Published Thursday 5 November 2020 at 10:17
Our Director of Public Health and Wellbeing, Professor Dominic Harrison, has written another column for the Lancashire Telegraph.
Read it here:
The decision of the government to call for a national lockdown in England has been both late and unpopular.
However – as France, Germany and Belgium have concluded in the last two weeks – it is both necessary and inevitable.
Last week the government published an interim report on the ‘real rate’ of Covid-19 in England. This is different to the confirmed case rates we see every day which depends on people voluntarily going to be tested. Led by Imperial College London and Ipsos MORI, the REACT research tests a representative sample of about 85,000 people.
The results for the tests taken between October 16 and 25 show that the prevalence of Covid-19 infection has more than doubled since the last round of testing, with 1.28 per cent now infected in England. This means an estimated 1,280 people per 100,000 of England’s population on average have the virus that causes Covid-19, compared to 600 as of October 5. As expected, the North West, at 2.3 per cent, has one of the highest regional rates with clusters of cases in Lancashire, Manchester, Liverpool and West Yorkshire.
The rate of confirmed cases for Blackburn with Darwen for the week ending October 28 was at 742 per 100,000 of the population- the highest rate in England in that week. Within the Borough, the rate for 17 to 21-year-olds was at 994 per 100,000 but the rate for those aged 60 plus was up 20 per cent in that week alone and was at 561 per 100,000.
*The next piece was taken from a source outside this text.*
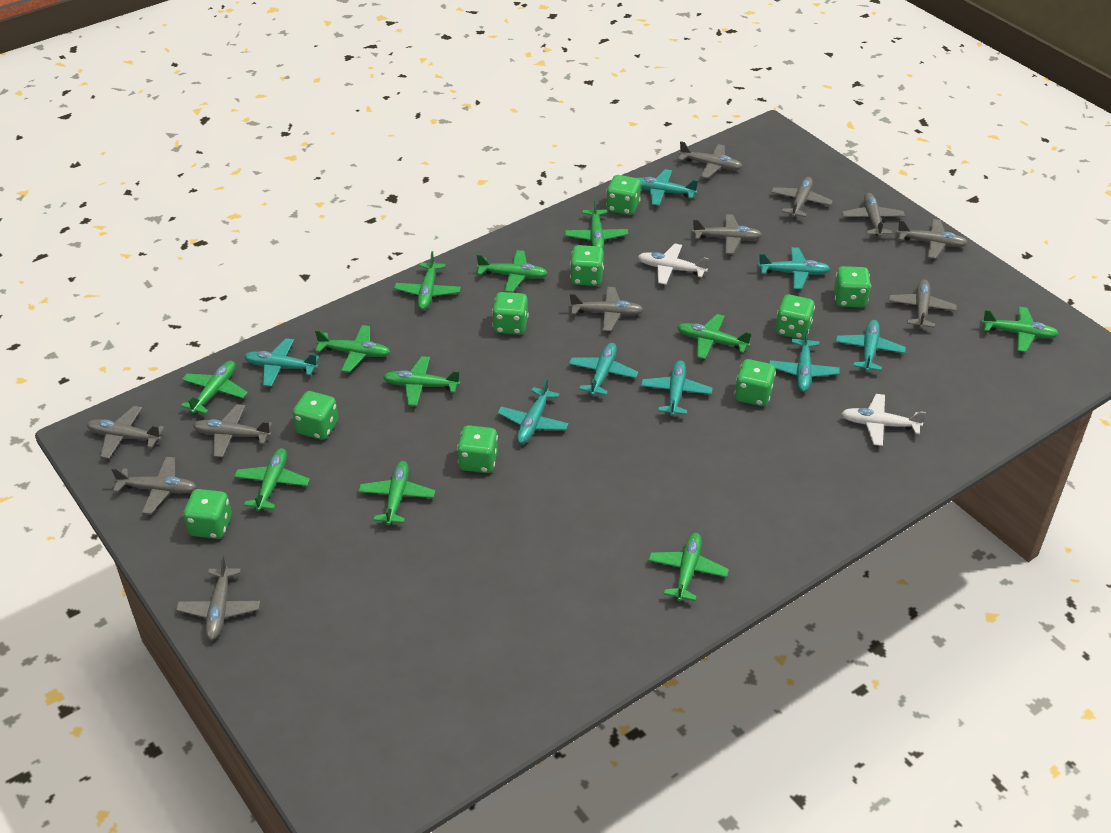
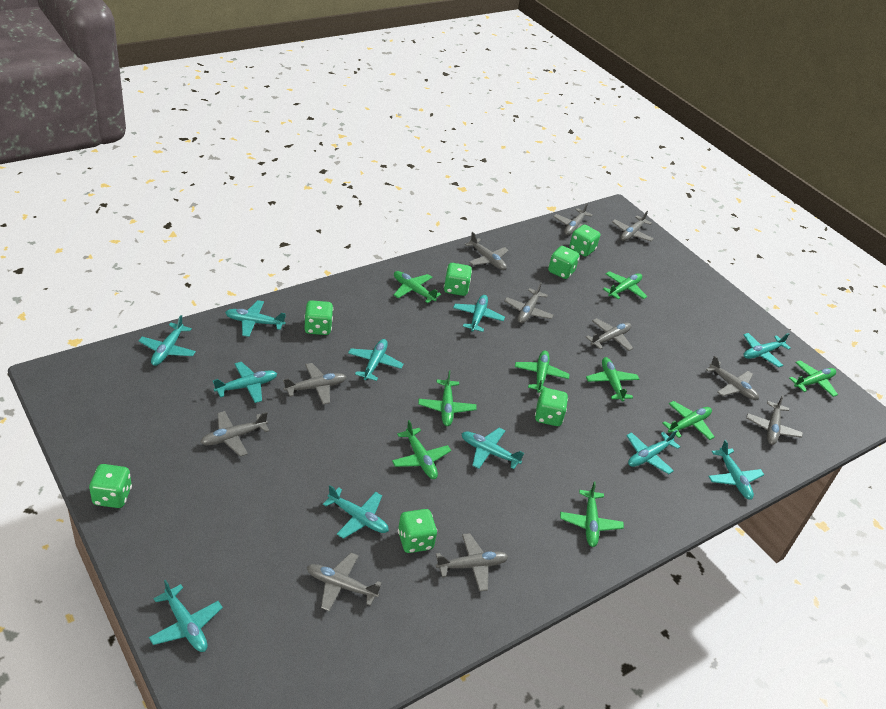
green dice: [183,489,232,539] [293,391,338,440] [457,425,498,473] [492,292,529,335] [570,245,604,286] [606,175,641,215] [734,359,776,406] [776,294,815,339] [834,266,871,308] = 9 -> [89,464,132,508] [304,300,333,335] [398,509,437,553] [444,263,472,296] [535,388,568,426] [548,246,579,279] [569,225,600,257] = 7
green plane: [181,361,248,414] [234,448,310,511] [315,325,390,372] [358,461,435,525] [383,356,460,406] [394,251,461,310] [476,250,548,292] [565,198,628,248] [648,533,729,602] [677,314,751,359] [981,307,1059,352] = 11 -> [392,420,451,479] [394,271,441,303] [418,371,477,426] [515,350,570,393] [560,481,624,547] [586,357,639,402] [603,271,648,299] [663,401,714,440] [789,360,838,397] = 9
turquoise plane: [244,338,319,387] [498,378,569,444] [569,343,638,396] [637,169,698,206] [641,360,712,416] [758,247,830,289] [769,328,840,392] [836,320,906,372] = 8 -> [139,315,196,366] [149,580,223,652] [213,362,277,403] [225,300,286,337] [323,485,389,539] [348,339,404,381] [453,295,505,332] [461,428,524,469] [626,430,680,474] [708,440,764,500] [744,333,791,367] = 11
white plane: [638,244,709,285] [841,394,926,446] = 2 -> none = 0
The rate of confirmed cases per 100,000 in those aged 60 and above is the key driver of how much pressure the NHS and social care system will be under over the second wave this autumn and winter.
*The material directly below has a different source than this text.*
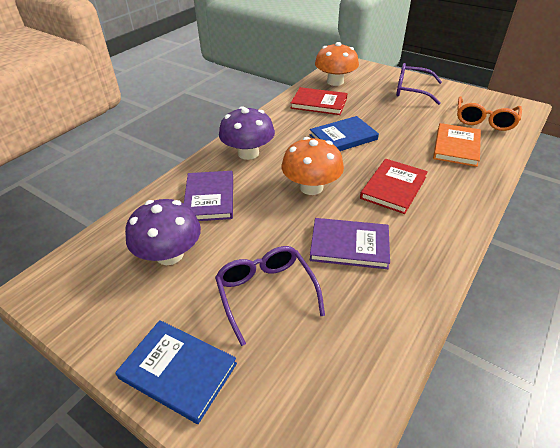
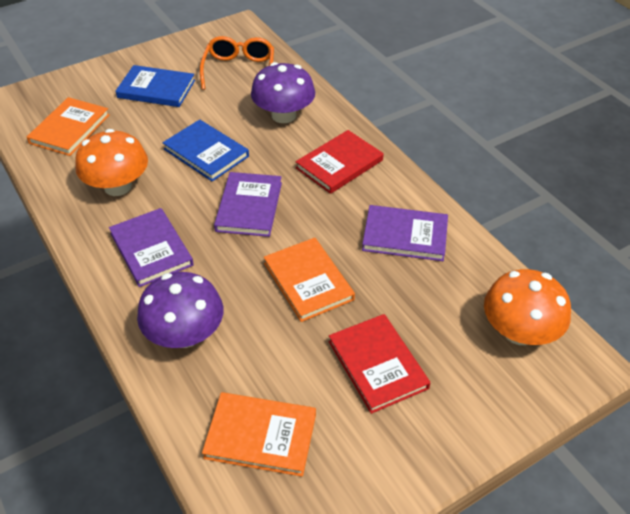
orange book: [433,123,481,167] = 1 -> [27,97,110,156] [202,392,316,477] [264,238,355,322] = 3
purple book: [184,171,233,221] [310,218,390,269] = 2 -> [109,208,194,287] [214,172,282,237] [362,205,448,261] = 3
purple glasses: [215,246,325,346] [396,63,442,105] = 2 -> none = 0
With Pennine Lancashire having amongst the highest rates of cases in the UK, East Lancashire Hospitals Trust is under particular pressure. .
It is proposed that the four week lockdown for England will end on the December 2 and at the moment we expect that local authority areas will then revert to the tiered system of Covid-19 controls. It is possible (but not yet confirmed) that areas who exit the lockdown with a rates of more than 250 per 100,000 may be likely to go back to Tier three, those with 150 or less to Tier two.
For Pennine Lancashire as a whole this means that to get to Tier 2two on December 2, we would need to drive down the confirmed case rates by about 50 per cent over the next four weeks.
Yet, despite strong control measures since mid-August in much of Pennine Lancashire, we have still had rapidly rising rates, so this is going to be a big challenge
The next four weeks of lockdown are going to put us all under a great deal of pressure, psychologically, emotionally and practically; but the government, the council, the police or the NHS cannot make the lockdown a success for us.
Most of the things that will make a difference now are the decisions we are all going to make over the next four weeks to either stick by the rules or to bend or to break them.
We all need to do the right thing – it’s now down to us.